David Cameron arrives in Lanzarote for Easter...after telling Brits to holiday in Yorkshire

David Cameron and his wife Samantha pictured on holiday in Lanzarote in 2014.
David Cameron and his wife Samantha pictured on holiday in Lanzarote in 2014.

David Cameron has arrived in the Canary Islands for a family holiday despite his £1m PR campaign to get families to visit flood-hit Yorkshire this Easter.

It is the third year in a row that the Prime Minister and his family have spent time on the holiday island.

A picture of the premier carrying a plate of food was posted on Twitter by fellow tourist Alicia Fisher, who asked: "Why is David Cameron in my hotel?"

Rugby player Jim Hamilton Tweeted: "Nice chatting to @David_Cameron about all things politics (weather) in lanzarote of all places."

The Camerons were reported to have arrived late this morning, hours before Parliament was due to start its Easter recess, on an EasyJet flight - and are due to return next Wednesday.

It prompted an angry reaction from Liberal Democrat leader Tim Farron, whose Westmorland and Lonsdale constituency covers many of the most popular spots in the Lake District.

In January the Prime Minister launched a £1 million PR campaign in Grasmere to encourage British families to spend their Easter holidays in the north.

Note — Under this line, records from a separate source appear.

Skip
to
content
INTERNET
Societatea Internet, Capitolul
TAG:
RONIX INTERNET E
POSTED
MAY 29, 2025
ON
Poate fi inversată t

Prime Minister David Cameron said at the time 'from York Minster to Honister Mine, Carlisle Castle to the Leeds Armouries, the north has some of the most iconic tourist attractions the UK has to offer' and Environment Secretary Liz Truss said she wanted families to visit flood-hit communities this Easter.

Mr Farron said: "The Prime Minister has jetted off already for a few days' relaxation in Spain.

"So while the Prime Minister ignores his own comments about visiting the North, what I am saying is that we are open for business and I urge people to come and visit and see some of

the beautiful scenery in the country.

"But for everyone else the added bonus is that you seem guaranteed not to bump into him."

Addressing Tory MPs hours before jetting to the Spanish island, Mr Cameron admitted it had been a "tough week" following budget U-turns and former work and pensions secretary Iain Duncan Smith's resignation.

In his end-of-term address he said he could "do with more time to think" as he tried to cope with the fast-paced 24-hour news cycle.